» **TASK TO COMPLETE**: From the data below, retype exactly the lines starting with the one that contains "above to analyse" and ending with the one that contains "parameters for the", both included.

» **EXERCISE MATERIALS**:
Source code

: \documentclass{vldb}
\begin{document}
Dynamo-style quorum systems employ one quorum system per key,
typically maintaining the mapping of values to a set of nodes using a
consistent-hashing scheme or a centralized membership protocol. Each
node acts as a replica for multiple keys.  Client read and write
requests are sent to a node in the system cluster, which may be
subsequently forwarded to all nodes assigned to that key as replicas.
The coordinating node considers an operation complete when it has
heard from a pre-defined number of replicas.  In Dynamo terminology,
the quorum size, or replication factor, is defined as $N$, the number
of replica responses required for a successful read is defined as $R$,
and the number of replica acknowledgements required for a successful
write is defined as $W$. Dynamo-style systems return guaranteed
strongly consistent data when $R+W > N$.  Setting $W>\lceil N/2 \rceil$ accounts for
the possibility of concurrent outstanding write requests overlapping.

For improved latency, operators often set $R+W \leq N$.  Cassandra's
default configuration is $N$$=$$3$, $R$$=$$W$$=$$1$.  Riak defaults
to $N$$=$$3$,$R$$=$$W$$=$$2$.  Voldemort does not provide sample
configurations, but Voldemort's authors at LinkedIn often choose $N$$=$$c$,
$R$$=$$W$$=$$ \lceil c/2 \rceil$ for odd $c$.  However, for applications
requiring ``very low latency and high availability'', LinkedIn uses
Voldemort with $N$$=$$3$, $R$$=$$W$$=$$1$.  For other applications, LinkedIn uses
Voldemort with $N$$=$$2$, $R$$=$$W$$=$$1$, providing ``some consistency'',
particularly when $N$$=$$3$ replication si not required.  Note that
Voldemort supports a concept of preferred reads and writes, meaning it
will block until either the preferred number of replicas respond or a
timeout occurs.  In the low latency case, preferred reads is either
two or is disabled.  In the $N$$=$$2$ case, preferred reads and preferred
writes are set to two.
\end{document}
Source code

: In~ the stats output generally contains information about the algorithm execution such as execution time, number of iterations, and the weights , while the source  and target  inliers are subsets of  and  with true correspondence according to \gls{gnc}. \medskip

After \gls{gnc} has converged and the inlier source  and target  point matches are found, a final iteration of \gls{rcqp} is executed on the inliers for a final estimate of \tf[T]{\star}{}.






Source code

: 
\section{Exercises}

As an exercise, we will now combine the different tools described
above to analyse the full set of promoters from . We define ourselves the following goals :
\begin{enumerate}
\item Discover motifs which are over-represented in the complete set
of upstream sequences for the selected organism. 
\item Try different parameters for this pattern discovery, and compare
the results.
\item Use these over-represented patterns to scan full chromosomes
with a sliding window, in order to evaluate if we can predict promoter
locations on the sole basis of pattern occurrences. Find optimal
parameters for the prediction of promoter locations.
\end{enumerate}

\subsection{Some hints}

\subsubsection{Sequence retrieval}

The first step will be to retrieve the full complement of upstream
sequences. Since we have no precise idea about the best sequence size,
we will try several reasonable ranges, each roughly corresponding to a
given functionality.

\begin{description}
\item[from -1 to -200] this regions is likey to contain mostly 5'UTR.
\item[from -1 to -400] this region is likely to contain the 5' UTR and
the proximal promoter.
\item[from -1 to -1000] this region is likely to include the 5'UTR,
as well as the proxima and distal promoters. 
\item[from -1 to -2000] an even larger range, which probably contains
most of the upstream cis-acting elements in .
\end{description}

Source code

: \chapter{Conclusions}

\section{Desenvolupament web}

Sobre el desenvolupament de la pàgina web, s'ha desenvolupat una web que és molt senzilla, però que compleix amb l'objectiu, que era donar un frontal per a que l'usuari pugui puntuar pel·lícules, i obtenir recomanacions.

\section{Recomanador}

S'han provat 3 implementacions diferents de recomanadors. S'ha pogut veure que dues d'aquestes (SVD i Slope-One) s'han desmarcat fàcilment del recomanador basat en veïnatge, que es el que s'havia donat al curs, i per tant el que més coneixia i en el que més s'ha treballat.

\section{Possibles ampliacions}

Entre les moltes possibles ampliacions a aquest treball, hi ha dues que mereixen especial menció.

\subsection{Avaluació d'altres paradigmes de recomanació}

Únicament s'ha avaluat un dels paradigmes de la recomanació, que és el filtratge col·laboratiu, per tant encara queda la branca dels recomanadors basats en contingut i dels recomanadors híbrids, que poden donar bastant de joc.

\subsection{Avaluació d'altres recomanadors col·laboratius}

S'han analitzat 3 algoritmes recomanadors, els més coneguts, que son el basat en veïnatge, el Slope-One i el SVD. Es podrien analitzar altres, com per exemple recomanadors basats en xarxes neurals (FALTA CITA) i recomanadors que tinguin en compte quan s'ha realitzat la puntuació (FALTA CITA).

» **ANSWER FOR THE TASK**:
above to analyse the full set of promoters from . We define ourselves the following goals :
\begin{enumerate}
\item Discover motifs which are over-represented in the complete set
of upstream sequences for the selected organism. 
\item Try different parameters for this pattern discovery, and compare
the results.
\item Use these over-represented patterns to scan full chromosomes
with a sliding window, in order to evaluate if we can predict promoter
locations on the sole basis of pattern occurrences. Find optimal
parameters for the prediction of promoter locations.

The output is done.